(TASK STATEMENT) Extract the passage of the concrete densifier text from "Densifiers come in" up to and including "to clean up.", copying it word for word.

Chances are, along with the increasing popularity of concrete polishing we’ve experienced in the past 15 years, you’ve also started to hear more and more about concrete densifiers. In its simplest form, a concrete densifier is a chemical solution that, when applied to a concrete surface, increases surface density by reacting with the concrete, hardening the surface and sealing pores.
Increased surface density means a harder surface and more surface strength. These alone make densifiers a key component in warehouse flooring and the concrete polishing process.
The Truth About Densifiers
Traditional acrylic cure and sealers were once the norm for high traffic industrial and warehouse flooring applications.
Even with the early development of concrete densifiers, they were not exactly the “go-to” solution for hardening, sealing, protecting, and extending the wearability of industrial concrete floors.
In fact, a host of reasons – primarily related to the use of fluorosilicate-based compounds (“lith-type” liquid hardeners) made the use of densifiers much less efficient than densifiers employed today.
A generally cumbersome and labor-intensive application process, along with the fact that applicators were dealing with a highly acidic – and increasingly regulated – hazardous material, were among a host of obstacles that made the use of early fluorosilicate densifiers less popular, despite their benefits.
The evolution of chemical densifiers, however, has changed the game considerably.
Today’s concrete densifiers utilize silicate and siliconate-enhanced agents, which give the densifier the properties of a sealer and create a more water resilient, moisture resistant floor – while still maintaining all the other benefits of a densifier - improved strength, increased surface hardness and added stain resistance – all while being a safer, more environmentally-safe and VOC-free solution.
Densifiers come in many different varieties – or carriers – for silicate and siliconate agents. Potassium, sodium, and lithium silicate densifiers are all popular and have some benefits. Colloidal carriers are also a chemically sound option, but are often cost prohibitive on the larger jobs that benefit the most from the use of densifiers.
The addition of lithium silicate has become one of the most effective developments in densification to date, with benefits to alkali–silica reaction (ASR) reduction, less efflorescence, and making over-application of the product much easier to clean up.
Why Use Concrete Densifiers?
Even in their earlier days, the use of chemical concrete densifiers added value to industrial and warehouse floors, enabling the concrete surface to develop an integral gloss while also acting as a sealer and dustproofer by decreasing permeability and increasing stain resistance.
But the benefits of today’s improved chemistry have made the use of densifiers a near-necessity, as they create a non-membrane forming barrier that won’t discolor or peel, and helps prevent tire marks. In fact, daily use and regular cleaning actually self-polishes the floor, buffing a shine into the surface, improving gloss over time.
The use of densifiers is beneficial to nearly everyone involved in the process, from project owners to contractors to applicators.
Owners will enjoy a more wearable, abrasion and stain resistant surface that reduces dusting and permeability while being easier to clean, resulting in reduced maintenance costs.
Densification also improves light-reflectance and gloss, enhancing the appearance of the concrete surface. Ultimately, densification results in a significant increase in the surface hardness and density of concrete, providing a concrete surface that is going to be harder and more durable, resulting in a longer lasting floor.

Items listed in a dataset:

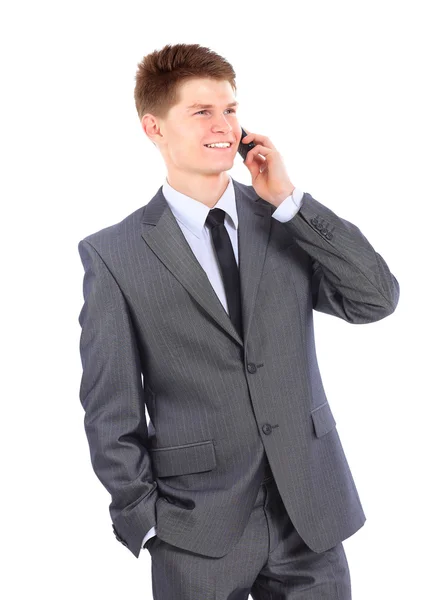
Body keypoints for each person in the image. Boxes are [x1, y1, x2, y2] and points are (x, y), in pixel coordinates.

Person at [77, 43, 400, 599]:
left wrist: (292, 201)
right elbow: (110, 408)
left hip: (310, 516)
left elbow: (375, 298)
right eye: (201, 111)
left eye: (230, 109)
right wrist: (145, 519)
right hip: (195, 528)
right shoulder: (115, 254)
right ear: (154, 127)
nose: (223, 124)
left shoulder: (282, 220)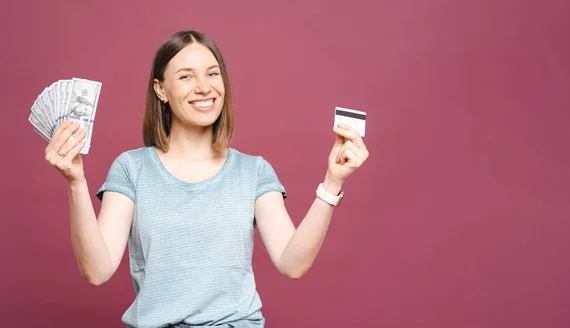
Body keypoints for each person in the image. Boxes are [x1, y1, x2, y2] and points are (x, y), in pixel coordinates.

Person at [44, 30, 369, 328]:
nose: (204, 87)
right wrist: (76, 183)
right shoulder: (132, 168)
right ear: (161, 90)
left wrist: (332, 182)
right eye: (186, 76)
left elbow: (292, 263)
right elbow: (97, 271)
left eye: (212, 73)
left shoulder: (253, 171)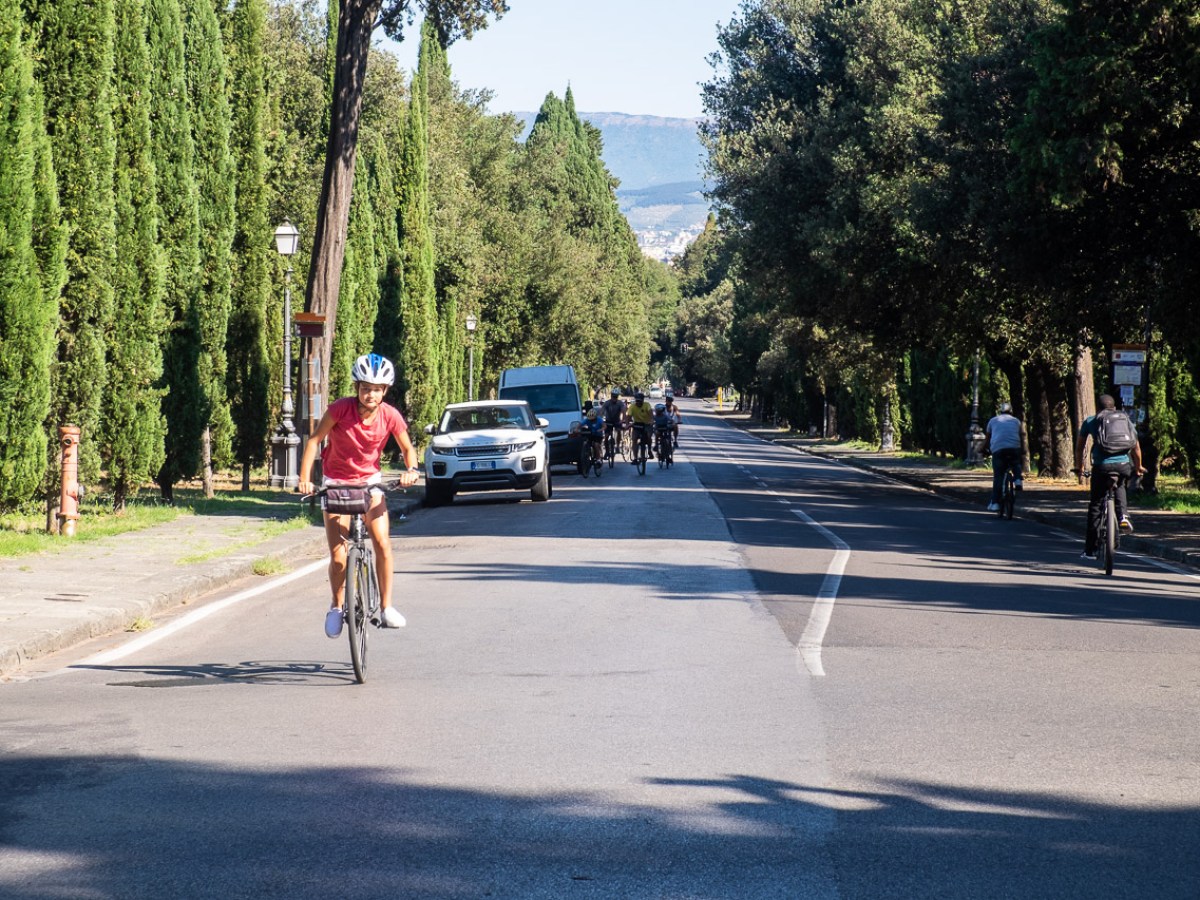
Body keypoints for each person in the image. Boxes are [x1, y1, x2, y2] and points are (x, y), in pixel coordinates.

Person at [298, 353, 420, 637]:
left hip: (369, 483)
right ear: (357, 388)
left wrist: (412, 469)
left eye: (377, 389)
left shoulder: (390, 415)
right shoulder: (340, 409)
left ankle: (387, 608)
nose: (370, 394)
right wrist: (305, 480)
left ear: (385, 391)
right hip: (336, 482)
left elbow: (406, 447)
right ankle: (337, 606)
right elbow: (315, 441)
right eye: (365, 388)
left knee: (382, 542)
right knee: (338, 556)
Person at [1074, 394, 1145, 560]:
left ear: (1098, 408)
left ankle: (1090, 550)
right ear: (1114, 407)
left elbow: (1080, 447)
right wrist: (1139, 466)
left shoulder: (1091, 421)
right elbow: (1136, 447)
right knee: (1120, 486)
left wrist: (1079, 467)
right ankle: (1124, 516)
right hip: (1123, 466)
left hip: (1101, 467)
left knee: (1096, 505)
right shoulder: (1125, 420)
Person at [983, 401, 1022, 511]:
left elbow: (987, 439)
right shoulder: (1016, 421)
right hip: (1014, 448)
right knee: (1016, 462)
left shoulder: (993, 421)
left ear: (1000, 411)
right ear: (1011, 412)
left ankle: (995, 503)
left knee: (998, 476)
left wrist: (983, 450)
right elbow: (1018, 435)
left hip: (998, 449)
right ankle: (1018, 479)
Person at [624, 390, 655, 463]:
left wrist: (652, 420)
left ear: (643, 400)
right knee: (634, 439)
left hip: (647, 424)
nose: (638, 402)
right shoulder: (632, 406)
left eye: (640, 401)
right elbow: (628, 416)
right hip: (637, 424)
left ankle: (650, 450)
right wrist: (627, 424)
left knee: (648, 436)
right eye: (637, 401)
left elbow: (651, 414)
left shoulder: (647, 405)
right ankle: (635, 458)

(WRITTEN ANSWER)
Densifiers come in many different varieties – or carriers – for silicate and siliconate agents. Potassium, sodium, and lithium silicate densifiers are all popular and have some benefits. Colloidal carriers are also a chemically sound option, but are often cost prohibitive on the larger jobs that benefit the most from the use of densifiers.
The addition of lithium silicate has become one of the most effective developments in densification to date, with benefits to alkali–silica reaction (ASR) reduction, less efflorescence, and making over-application of the product much easier to clean up.